Description du produit
8 classic albums from Paul McCartney, Linda McCartney and Wings being reissued worldwide on 180-gram heavyweight vinyl
Critique
L’idée répandue veut que les choses sérieuses concernant McCartney commencent avec Ram, album crédité au nom du couple. Une hypothèse qui donne tout son sens à un disque plus préparé qu’improvisé. Son maître d’œuvre, engagé dans une longue procédure judiciaire quant à la dissolution des Beatles, n’en récoltera pas les fruits dans l’immédiat. Une certaine suspicion continue de planer sur son travail – qui est loin d’être aplanie actuellement.
Composé et enregistré à l’automne 1970 et début 1971, l’album comporte douze titres de toute beauté qui lui garantissent un statut de chef-d’œuvre enfin réévalué trente ans après sa parution. Tout commence quand le couple McCartney embarque à bord du paquebot France à destination de New York. Dans les studios A&R situés à Manhattan, il met au point les dernières touches aux compositions et recrute sur place des musiciens susceptibles d’accompagner le projet. Après trois jours d’auditions, Paul et Linda recrutent le batteur Denny Seiwell et le guitariste David Spinoza. Ce dernier quitte rapidement les séances, se plaignant de l’ambiance – découvrant sans doute la force de travail dont est capable l’ex-Beatle. Il est aussitôt remplacé par Hugh McCracken. Le New York Philarmonic Orchestra appuie le groupe sur certains titres (« Uncle Albert/Admiral Halsey », « Long Haired Lady »).
Toutes proportions gardées, le rôle de Linda consiste à épauler son mari comme pouvait le faire John Lennon auparavant, modifiant une ligne de texte, conseillant telle option au lieu d’une autre ou confortant Paul dans ses choix, et participant vocalement à la majorité des chansons. C’est donc avec un grand étonnement que l’éditeur Lew Grade accueille la nouvelle des crédits de composition et de production qui n’étaient pas ceux prévus initialement (il ira jusqu’à menacer de poursuivre Paul en justice !).

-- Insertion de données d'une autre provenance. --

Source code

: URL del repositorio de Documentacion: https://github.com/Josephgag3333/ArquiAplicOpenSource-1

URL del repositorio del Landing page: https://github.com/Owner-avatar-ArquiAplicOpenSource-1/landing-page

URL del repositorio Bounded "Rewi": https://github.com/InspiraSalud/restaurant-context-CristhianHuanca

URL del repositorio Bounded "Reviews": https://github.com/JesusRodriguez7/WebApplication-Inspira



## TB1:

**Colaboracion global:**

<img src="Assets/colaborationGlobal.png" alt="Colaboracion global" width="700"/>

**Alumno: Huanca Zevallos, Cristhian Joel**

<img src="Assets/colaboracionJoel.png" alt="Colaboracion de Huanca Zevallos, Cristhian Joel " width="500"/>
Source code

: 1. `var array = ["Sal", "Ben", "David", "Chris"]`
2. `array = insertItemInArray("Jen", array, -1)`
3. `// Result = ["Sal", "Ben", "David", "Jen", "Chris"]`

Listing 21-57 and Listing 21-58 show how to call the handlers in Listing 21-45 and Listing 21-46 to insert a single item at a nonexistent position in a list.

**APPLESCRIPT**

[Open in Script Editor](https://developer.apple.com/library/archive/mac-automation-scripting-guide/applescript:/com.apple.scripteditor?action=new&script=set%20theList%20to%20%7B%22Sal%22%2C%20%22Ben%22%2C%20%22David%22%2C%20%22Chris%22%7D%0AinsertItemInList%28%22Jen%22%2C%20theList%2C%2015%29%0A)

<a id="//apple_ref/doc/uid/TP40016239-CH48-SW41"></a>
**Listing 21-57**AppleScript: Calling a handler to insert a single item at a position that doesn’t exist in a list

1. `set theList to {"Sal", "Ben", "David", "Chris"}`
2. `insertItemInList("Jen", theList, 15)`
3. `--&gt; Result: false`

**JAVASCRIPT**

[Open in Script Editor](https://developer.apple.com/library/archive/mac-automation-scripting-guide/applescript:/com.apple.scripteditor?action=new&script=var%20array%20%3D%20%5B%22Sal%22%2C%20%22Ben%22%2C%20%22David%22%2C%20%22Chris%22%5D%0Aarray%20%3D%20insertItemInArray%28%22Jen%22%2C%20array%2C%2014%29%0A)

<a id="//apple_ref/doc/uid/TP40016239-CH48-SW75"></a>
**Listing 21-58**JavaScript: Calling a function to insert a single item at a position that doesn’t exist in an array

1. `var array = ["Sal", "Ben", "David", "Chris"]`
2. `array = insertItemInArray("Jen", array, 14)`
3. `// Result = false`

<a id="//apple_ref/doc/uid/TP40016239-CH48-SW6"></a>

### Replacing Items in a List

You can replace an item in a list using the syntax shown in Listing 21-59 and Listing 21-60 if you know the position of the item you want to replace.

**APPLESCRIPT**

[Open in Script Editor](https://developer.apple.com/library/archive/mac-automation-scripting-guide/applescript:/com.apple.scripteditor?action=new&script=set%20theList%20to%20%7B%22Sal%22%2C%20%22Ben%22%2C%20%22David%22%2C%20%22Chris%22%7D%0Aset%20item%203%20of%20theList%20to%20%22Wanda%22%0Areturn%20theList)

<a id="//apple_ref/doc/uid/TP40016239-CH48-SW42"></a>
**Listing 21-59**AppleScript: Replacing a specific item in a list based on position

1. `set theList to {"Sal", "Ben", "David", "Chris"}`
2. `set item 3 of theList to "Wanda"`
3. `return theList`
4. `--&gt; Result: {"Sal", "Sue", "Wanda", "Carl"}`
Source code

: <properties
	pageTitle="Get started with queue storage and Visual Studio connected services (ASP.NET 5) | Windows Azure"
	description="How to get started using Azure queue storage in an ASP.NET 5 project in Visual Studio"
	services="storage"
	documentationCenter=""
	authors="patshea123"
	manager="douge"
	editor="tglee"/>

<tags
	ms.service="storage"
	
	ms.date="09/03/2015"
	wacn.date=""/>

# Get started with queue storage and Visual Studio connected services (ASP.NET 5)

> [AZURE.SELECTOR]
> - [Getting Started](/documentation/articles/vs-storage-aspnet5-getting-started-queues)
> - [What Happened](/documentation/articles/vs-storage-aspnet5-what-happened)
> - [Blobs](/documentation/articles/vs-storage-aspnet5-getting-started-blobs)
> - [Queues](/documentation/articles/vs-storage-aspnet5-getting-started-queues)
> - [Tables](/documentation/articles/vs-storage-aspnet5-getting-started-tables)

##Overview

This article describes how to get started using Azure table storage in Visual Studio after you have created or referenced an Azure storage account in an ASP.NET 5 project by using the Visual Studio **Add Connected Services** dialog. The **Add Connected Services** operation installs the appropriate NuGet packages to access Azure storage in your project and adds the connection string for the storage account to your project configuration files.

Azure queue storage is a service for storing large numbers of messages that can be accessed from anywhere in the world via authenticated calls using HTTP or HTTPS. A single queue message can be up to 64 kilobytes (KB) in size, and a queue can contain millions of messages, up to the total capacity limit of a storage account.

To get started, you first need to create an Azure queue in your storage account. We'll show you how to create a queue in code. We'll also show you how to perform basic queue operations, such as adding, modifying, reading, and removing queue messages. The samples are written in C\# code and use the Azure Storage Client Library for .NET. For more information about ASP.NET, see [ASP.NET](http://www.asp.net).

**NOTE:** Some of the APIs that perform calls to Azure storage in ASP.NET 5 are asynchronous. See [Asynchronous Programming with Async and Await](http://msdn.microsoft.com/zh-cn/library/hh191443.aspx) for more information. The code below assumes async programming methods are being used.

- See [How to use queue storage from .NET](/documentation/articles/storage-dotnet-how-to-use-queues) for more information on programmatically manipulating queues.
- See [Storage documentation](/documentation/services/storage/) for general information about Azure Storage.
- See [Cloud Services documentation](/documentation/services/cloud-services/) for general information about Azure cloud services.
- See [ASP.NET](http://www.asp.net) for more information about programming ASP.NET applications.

Sur le plan musical, le résultat est somptueux. La suite de mélodies et arrangements concoctés par les McCartney est bien digne de son œuvre antérieure, à équivalence avec les titres « Back Seat Of My Car » et « Another Day » (sorti en simple et repris sur les rééditions CD) laissés de côté lors des séances Let It Be. Encore une fois, la double identité de Paul le rocker et mélodiste se glisse aisément dans les titres « Too Many People » ou « Ram On », « Monkberry Moon Delight » et « Dear Boy » faisant encore référence à John. Son ancien partenaire apprécie moyennement l’hommage et, parodiant la photo de pochette présentant Paul avec un bélier (ram), posera avec un cochon sur la carte postale livrée avec Imagine paru peu après, assorti de la réponse « How Do You Sleep ? ». Une autre image montrant deux coléoptères (beetles) en pleine action laisse les observateurs dubitatifs.
Fort heureusement, les termes de la rivalité ont depuis laissé place aux qualités intrinsèques du disque : le montage acoustique et symphonique audacieux de « Uncle Albert/Admiral Halsey », la ballade jazzy « Heart Of The Country », « Eat At Home » tout en réverbération rock’n’roll, l’ode romantique « Long Haired Lady » et les deux parties de « Ram On » – titre évoquant Paul Ramon, le pseudonyme utilisé lors d’une tournée (1961) et de sa collaboration à « My Dark Hour » du Steve Miller Band (album Brave New World). Pour les fans harccore, il existe une version orchestrale de l’album, arrangée par Richard Hewson et sortie en douce sous le nom de Percy « Thrills » Thrillington (Thrillington, 1977).